Et vous êtes bien loin de la « shed » d’origine, combien de rôtisseries avez-vous à ce jour?

J. : On a trois succursales. Elles ont été acquises au fil du temps et toujours avec le souci d’offrir un bon service de livraison.

A.-A. : Nous avons une trentaine de voitures de livraison, d’ailleurs nous attendons notre nouvelle flotte de voitures électriques.
 

 

Vos poulets ne proviennent certainement plus d’en arrière de la maison, d’où viennent-ils maintenant?

A. : Pour le poulet, ce sont les mêmes fournisseurs depuis toujours, c’est Exceldor. C’est pratiquement la même chose pour le pepperoni de la pizza, ça fait trente-cinq ans qu’on se le procure chez Viau. On préfère toujours encourager les producteurs locaux, alors c’est Agropur qui nous fournit notre fromage.

Qu’est-ce qu’on retrouve sur votre menu?

A. : Ça fait soixante ans qu’on se spécialise dans le poulet rôti, mais on fait aussi de la pizza depuis plus de cinquante ans. 
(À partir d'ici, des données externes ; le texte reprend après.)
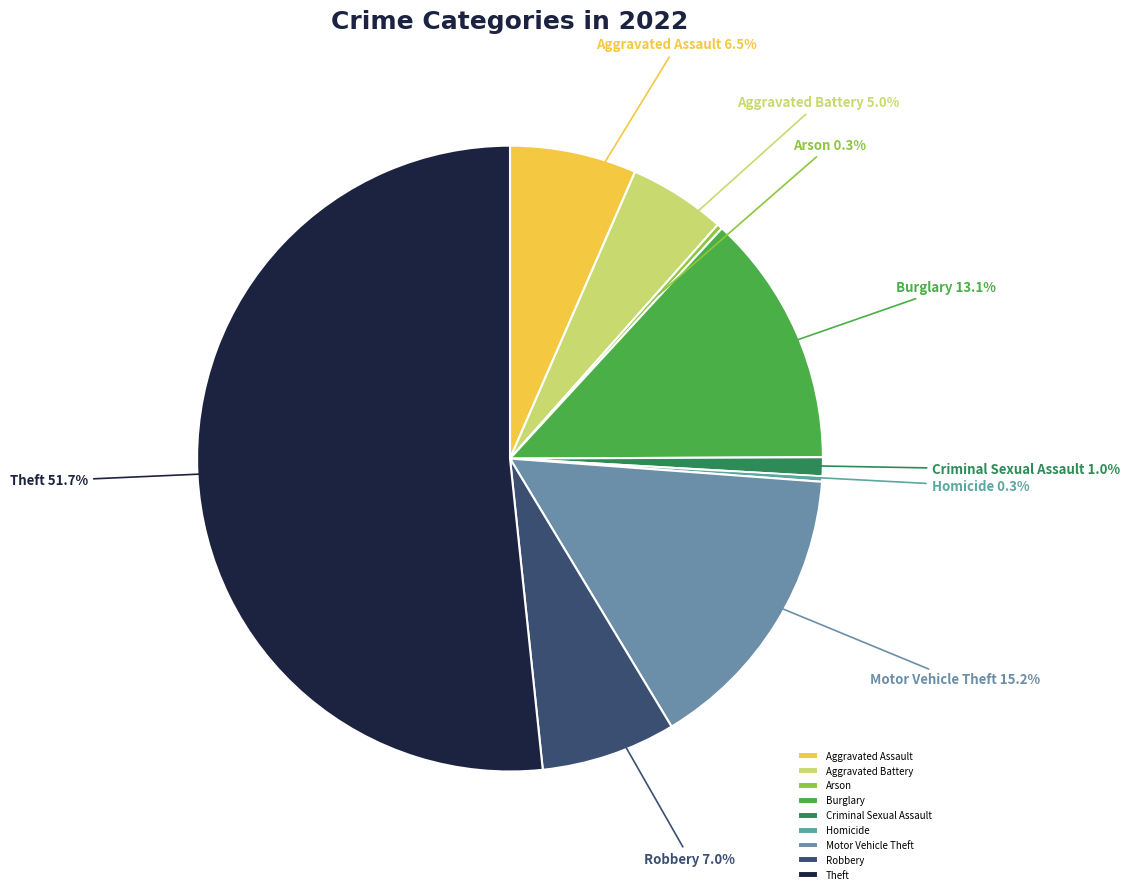

Approximately how many times larger is the value at Aggravated Battery compared to Burglary?

0.4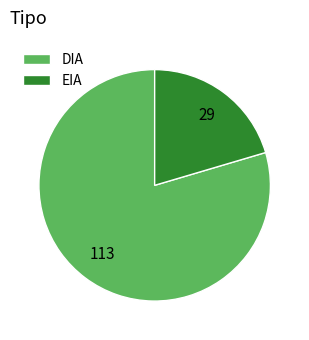

Approximately how many times larger is the value at DIA compared to EIA?

3.9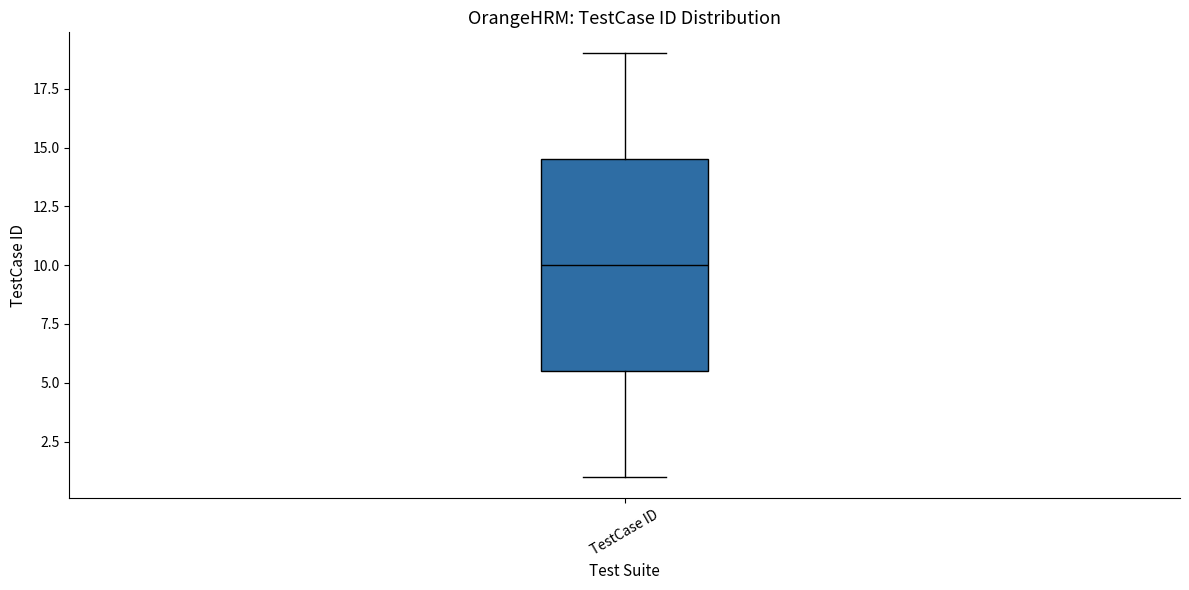

Read this box plot against the y-axis: the position of the median line, the range covered by the box, and the ends of both whiskers. The values are not printed on the chart, so give them approximately, as read against the axis.

median 10.0, box 5.5 to 14.5, whiskers 1.0 to 19.0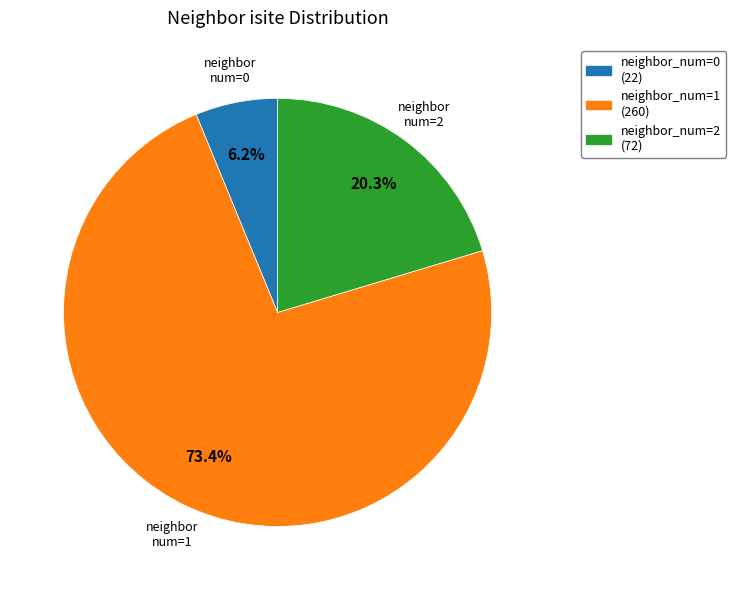

Does any single category account for the majority?

Yes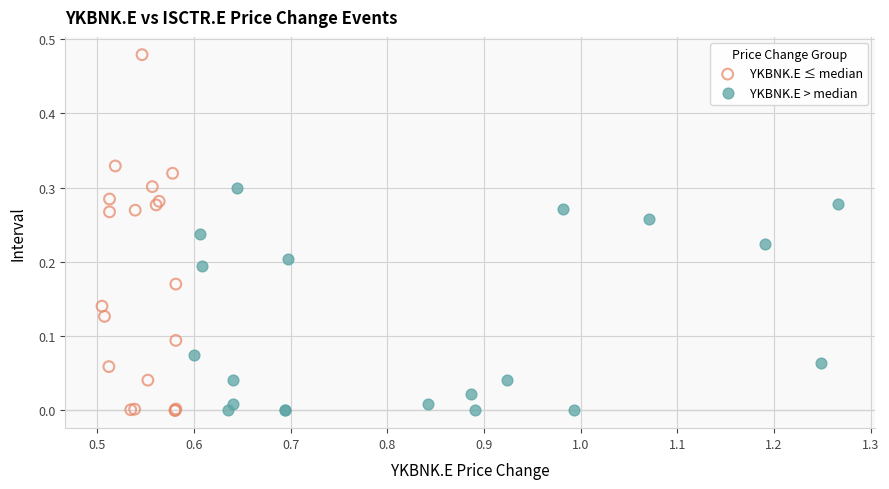

Which series has the largest Y range (max minus min)?

YKBNK.E ≤ median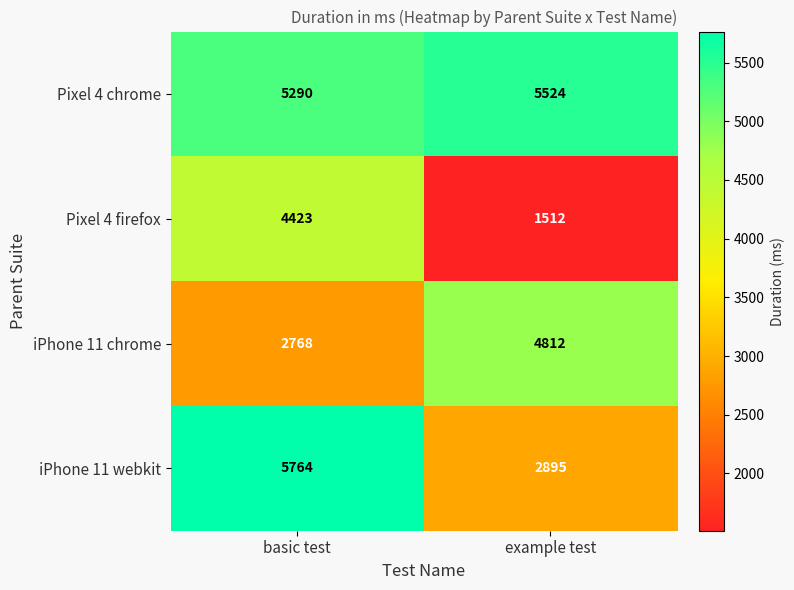

Rank the series by their maximum value, from highest to lowest.

iPhone 11 webkit, Pixel 4 chrome, iPhone 11 chrome, Pixel 4 firefox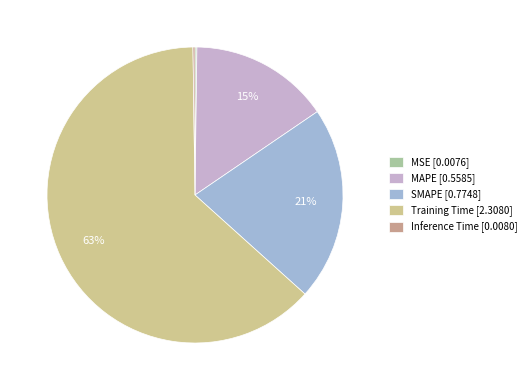

Is there any slice that represents more than half of the pie?

Yes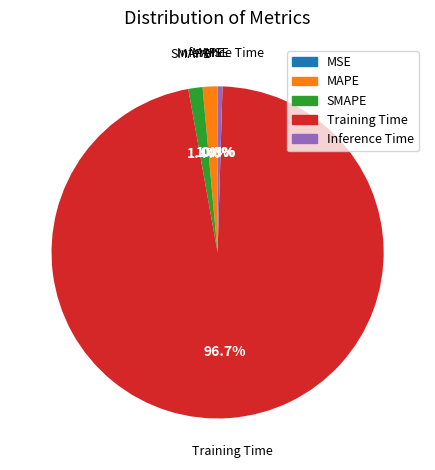

Which has a higher value, Training Time or MAPE?

Training Time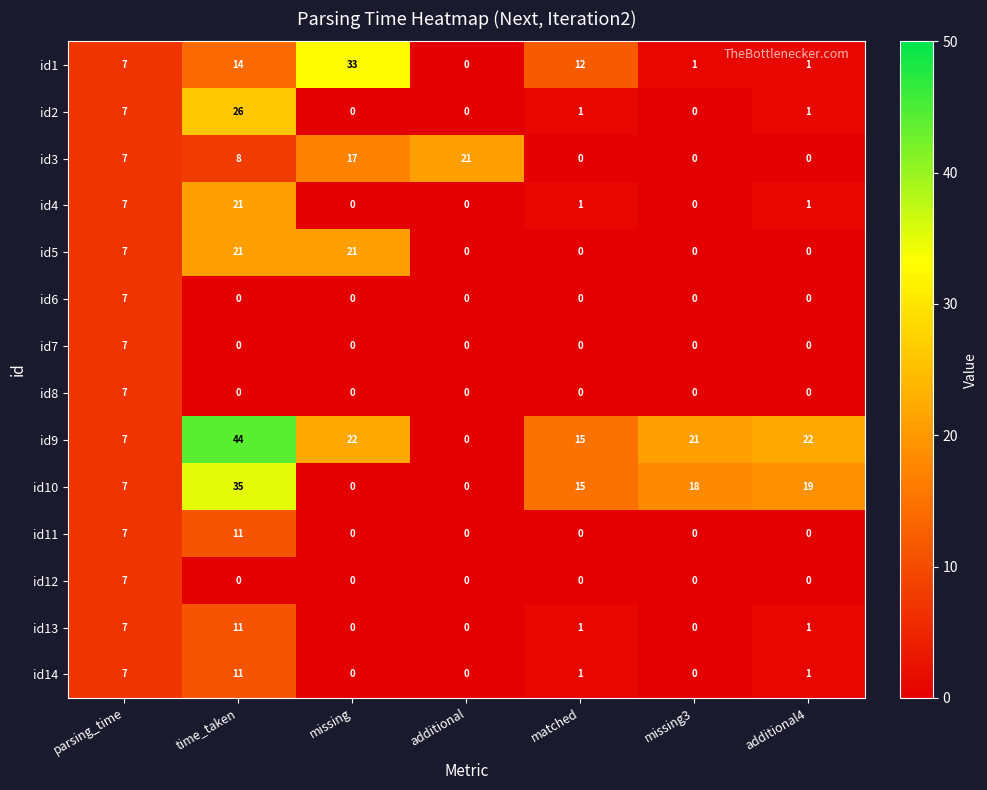

Which series changed the most between time_taken and missing?

id10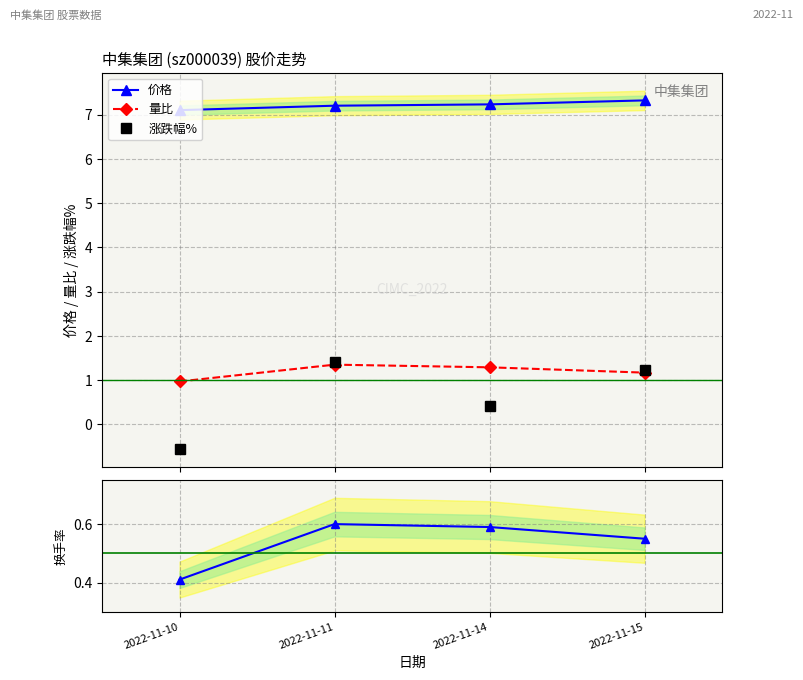

How many series are shown in this chart?

4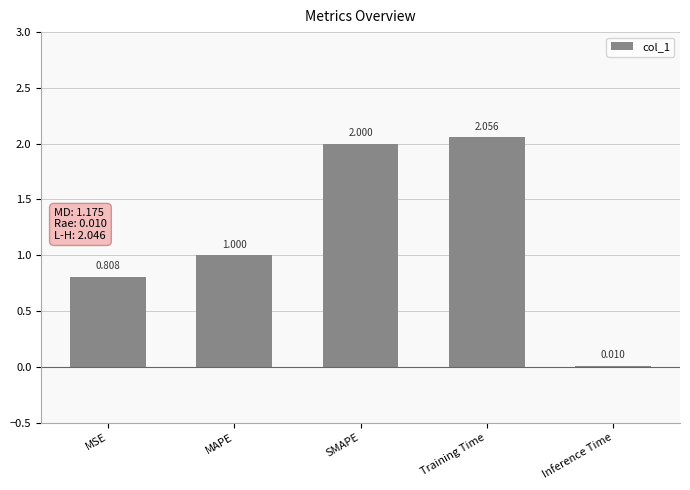

What is the change in value from MSE to SMAPE?

+1.2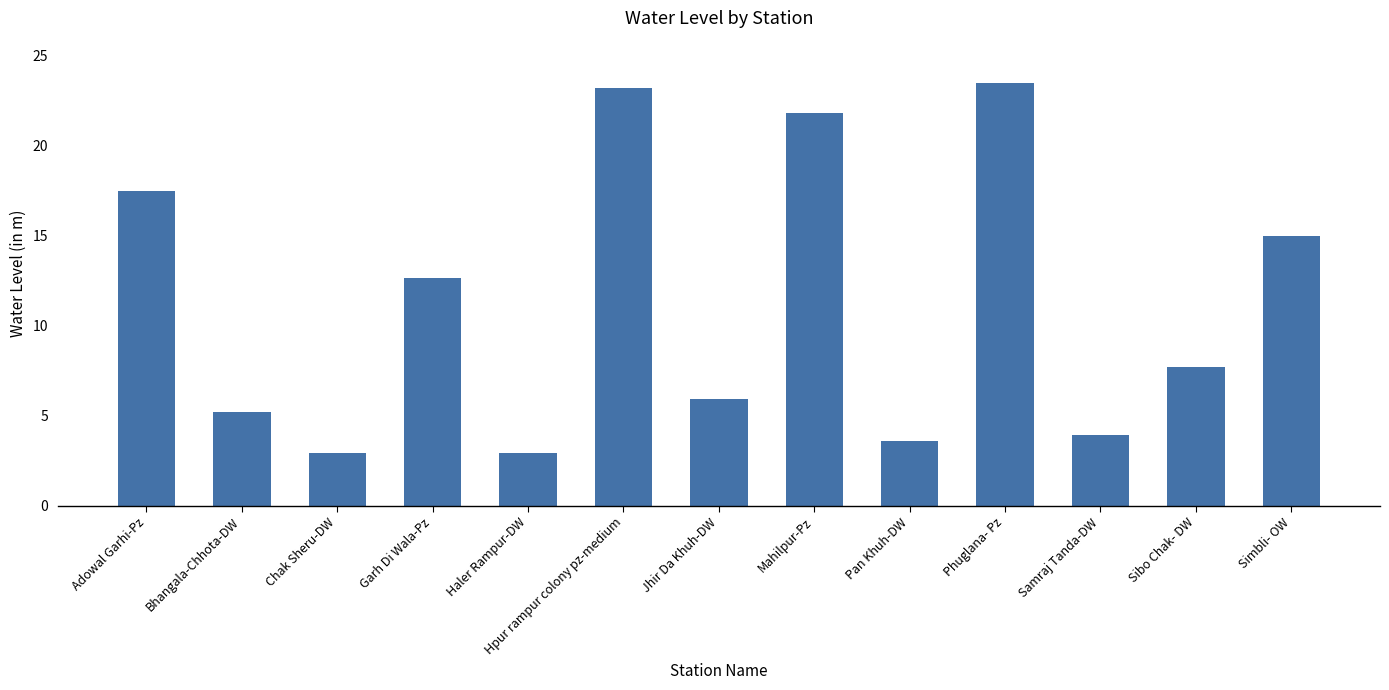

What position from the left is Sibo Chak- DW?

12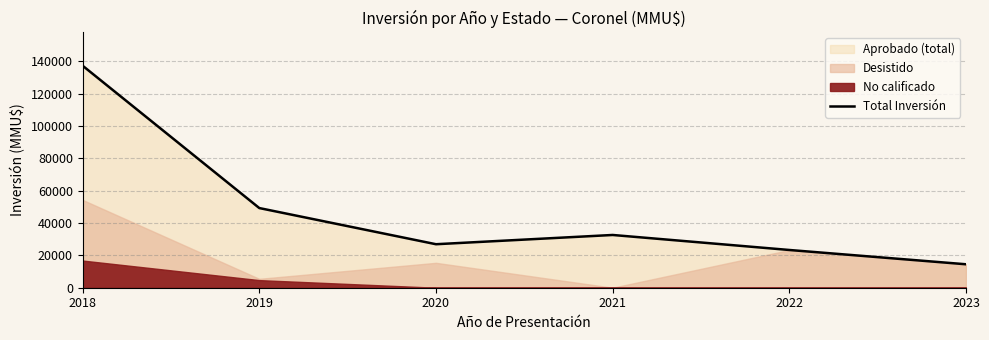

The chart shows a value of 49260 at 2019. True or false?

True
J. : Lorsque la pizzeria est née, le restaurant possédait même deux noms différents : Granby BBQ et Granby pizzeria.


Avec le temps, est-ce qu’on se tanne de manger du Duhamel?

A.-A. : Non, pas du tout!

A. : On ne se tanne pas parce que nos plats sont bien équilibrés, rien ne domine dans nos assiettes, alors c’est facile d’en manger deux jours de suite.

 

A.-A. : Les frites ne sont pas grasses, le fromage n’est pas dégoulinant, alors on n’a pas l’impression que c’est lourd. Notre sauce barbecue est aussi une grande force, car contrairement à beaucoup d’autres, elle n’a pas un fond de tomate qui a souvent un goût trop puissant.

J. : On va vous préparer nos spécialités, une assiette de poulet rôti, une pizza toute garnie et une autre végétarienne, vous pourrez personnellement nous dire si on peut se tanner ou non d’en manger!

Il m’était impossible de refuser une telle offre, alors je me suis attablée devant ces trois plats appétissants. La peau du poulet était croustillante et bien épicée, la salade de chou craquait sous la dent et la sauce était telle qu’Andrée-Anne l’avait décrite un peu plus tôt. Quant à la pizza, j’ai eu un coup de coeur pour la végétarienne et ses nombreux légumes tranchés finement qui faisaient en sorte que la pizza n’était pas détrempée. Et quelle pâte! Moelleuse à souhait! J’aurais voulu avoir un plus gros estomac à cet instant. C’est en remerciant mes hôtes et en demandant un « doggy bag » que j’ai quitté ce restaurant où bien manger est une affaire de famille.